A recent court order stopping construction on the Fargo-Moorhead flood diversion project will probably result in further studies of the downstream effects of such a project. A newspaper editorial published in The Forum of Fargo-Moorhead on Sept. 24 seemed to support such action. After stating that “a diversion is needed to carry roughly half of the volume of the Red River in times of significant flooding,” The Forum stated that “Only a diversion with a controlled release can do that.”

“Finding a way” was the main problem the editorial stated. A study might prove it. One issue might also be what will adding the entire Sheyenne River watershed to the Red River do.

In its next study the U.S. Army Corps of Engineers could take into consideration what has not yet been done: Deal with the fact that the Tolna Coulee Control Structure will, if allowed to function as intended, fully connect the Devils Lake Basin with the Sheyenne River and then the Red River.

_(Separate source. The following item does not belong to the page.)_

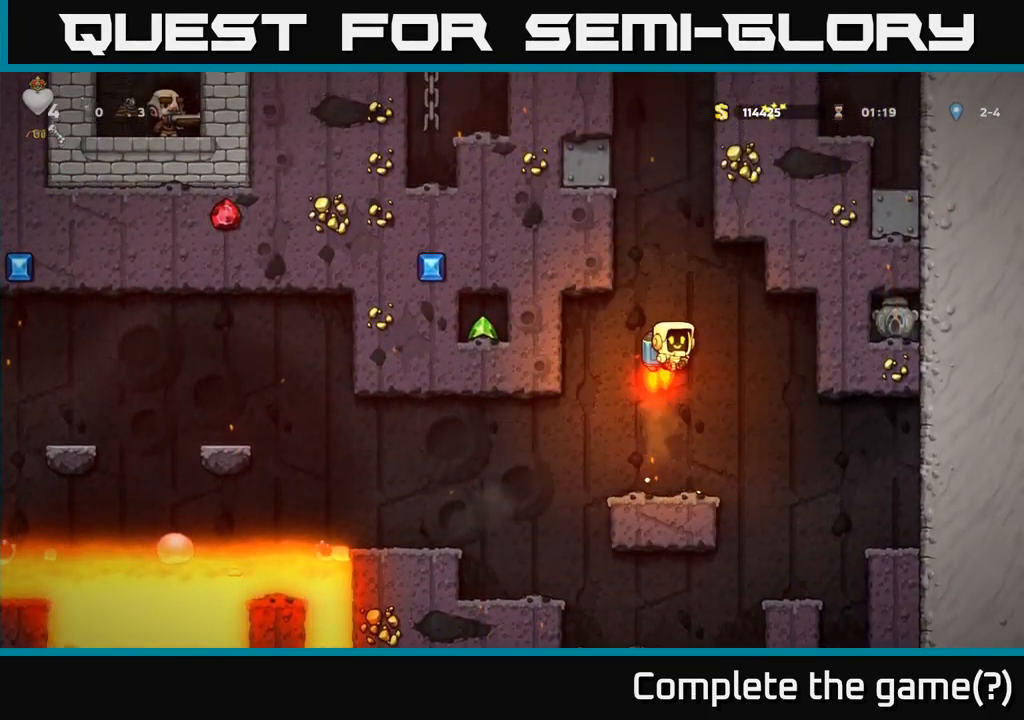
{"dt_ms": 500, "buttons": [], "left_stick": "center", "events": [[50, "A", "up"], [267, "A", "down"], [434, "A", "up"]]}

When Devils Lake floods next time - rising to an elevation of 1,458 feet above mean sea level as the Tolna Coulee Control Structure intends - the coulee could erode, erode all the way down to 1,446 feet above mean sea level. At which point the operational rules for the Tolna Coulee Control Structure forbid replacement of the stop logs. The coulee would become a pass-through ditch. All of the water entering Devils Lake above 1,446 feet mean sea level thereafter would flow into the Sheyenne River and then into the Red River.

How much water would that add to the Red?

The North Dakota State Water Commission figures showed that in 2009 and again in 2011 about 600,000 acre-feet of water flowed from the upper basin of Devils Lake into the lake itself. But since the Tolna Coulee Control Structure was still intact, none of that water flowed into the Sheyenne.

After a flood and the coulee erodes, then there will be no stopping the water above 1,446 feet mean sea level from flowing into the Sheyenne River then into the Red River.

How much water will be added to the Red River and when will that happen? Important facts that another study could reveal while there’s still time to deal with them.